200-300 yıllık el yazması
“Konya-Meram’da seyyar satıcılık yaparak geçimini sağlayan 41 yaşındaki M. Ç., evine giderken bir çöplükte ilkokul ders kitapları olduğunu fark etti. Kitapları geri dönüşüm firmalarına satmak için toplamaya başlayan M. Ç., kitapların arasında Osmanlıca yazılmış, yaprakları yıpranmış, çok eski kitaplar olduğunu gördü.
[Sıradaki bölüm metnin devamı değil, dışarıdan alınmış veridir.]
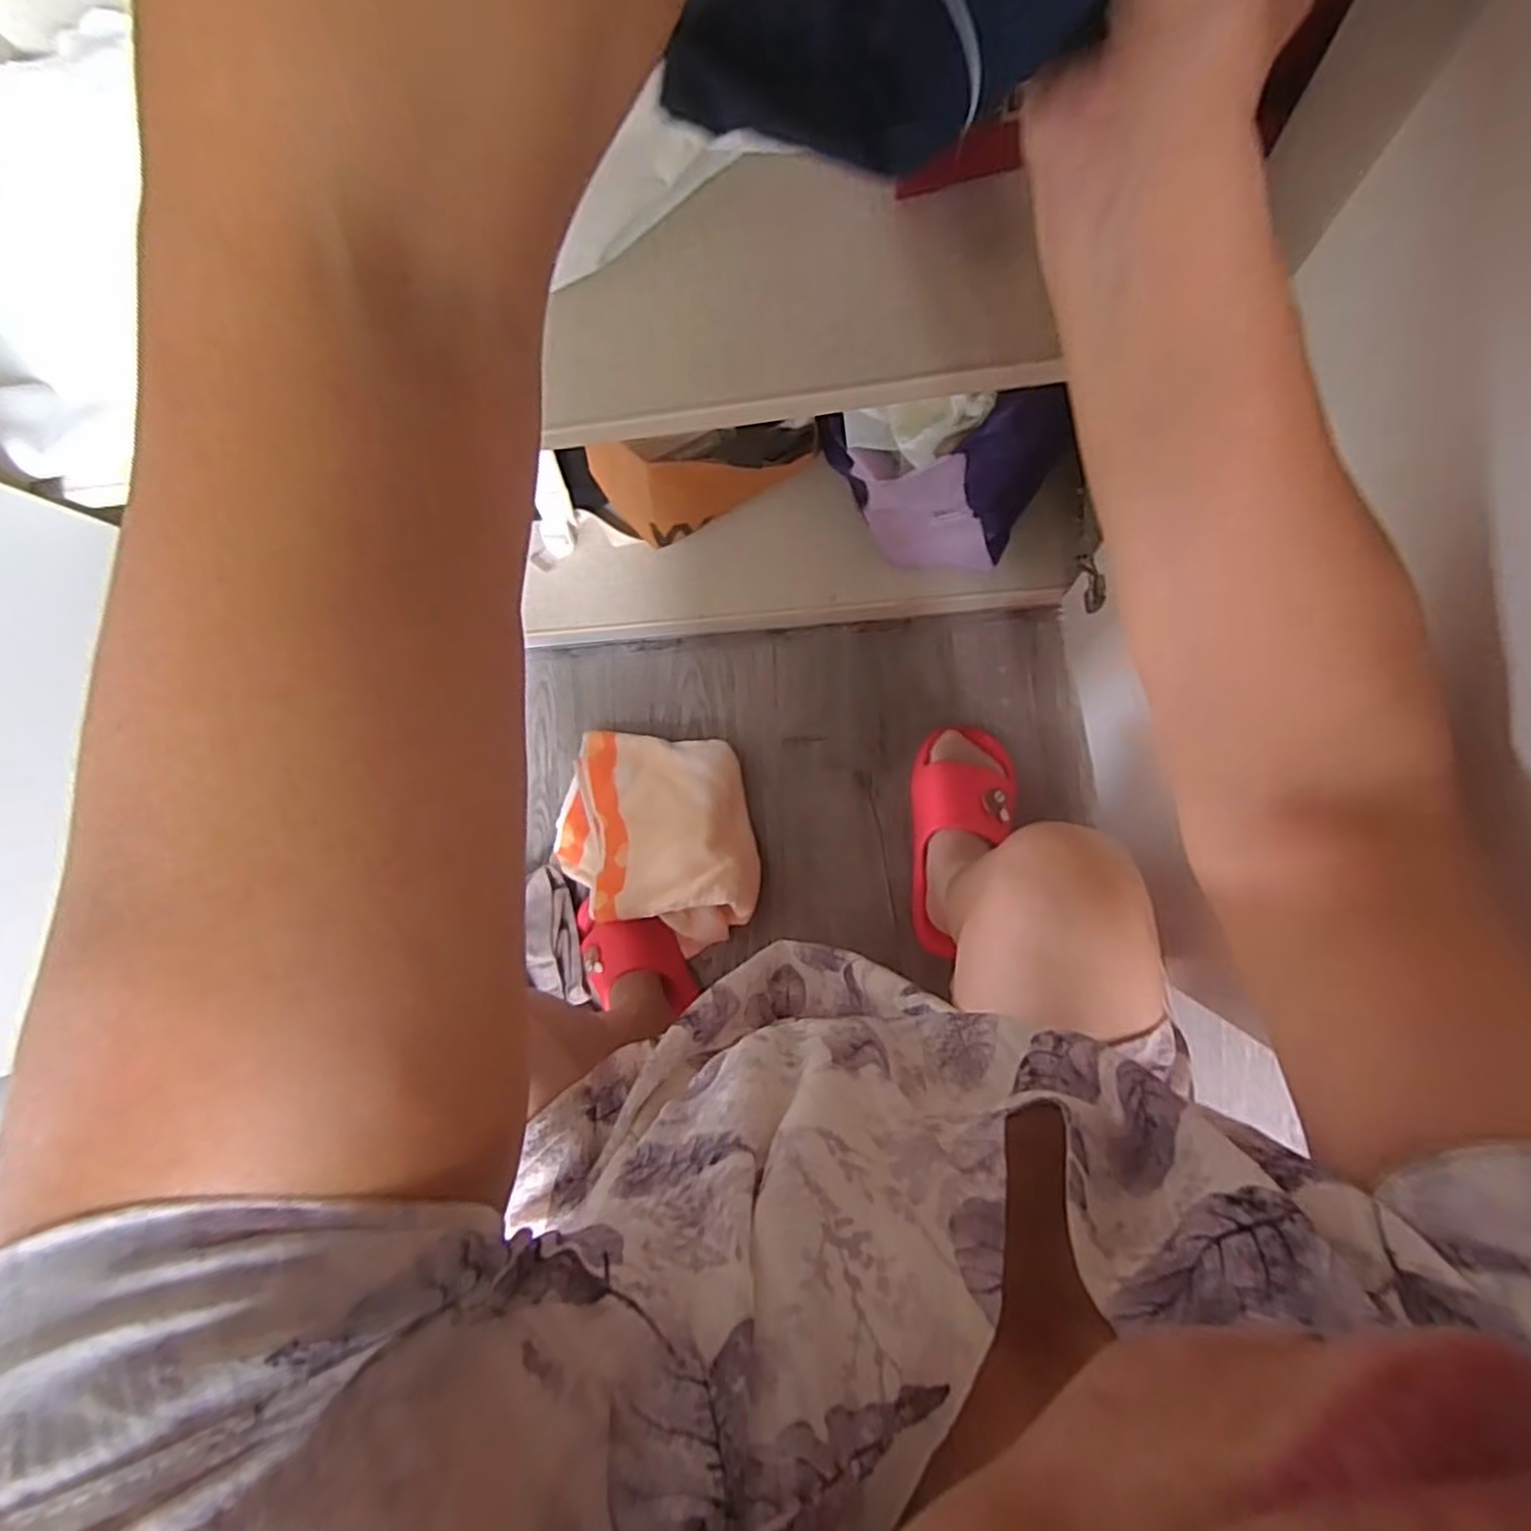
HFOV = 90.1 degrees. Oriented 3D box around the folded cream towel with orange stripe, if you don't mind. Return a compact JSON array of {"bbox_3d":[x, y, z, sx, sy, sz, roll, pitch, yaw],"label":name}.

M. Ç., bunun üzerine, değerli(!) olabileceğini düşünerek, kitapları Konya Bölge Yazma Eserler Kütüphanesine getirdi. 200-300 yıllık olduğu belirlenen, biri el yazması 15 kitap, yetkililer tarafından teslim alındı.” Geçen eylül ayında ajanslara düşen ve yukarıda metninin bir kısmını olduğu gibi verdiğimiz haber, tarih ve kültürümüzle olan alakamızın ne derece uzak ve çarpık olduğunun acı bir göstergesi. Sıradan bir vatandaş, muhtemelen aynı muhiti paylaştığı bir başkasının “çöp” addedip konteynıra attığı ya da attırdığı “nadir” eserleri tesadüf eseri görüyor ve belki vicdanı emrettiğinden, belki de menfaat temini için alıp Konya Bölge Yazma Eserler Kütüphanesine götürüyor.
Geçmişi bu derece lakayt ve hafif nazarla görmek zihnen ne büyük “fakr” içinde olduğumuzun işareti.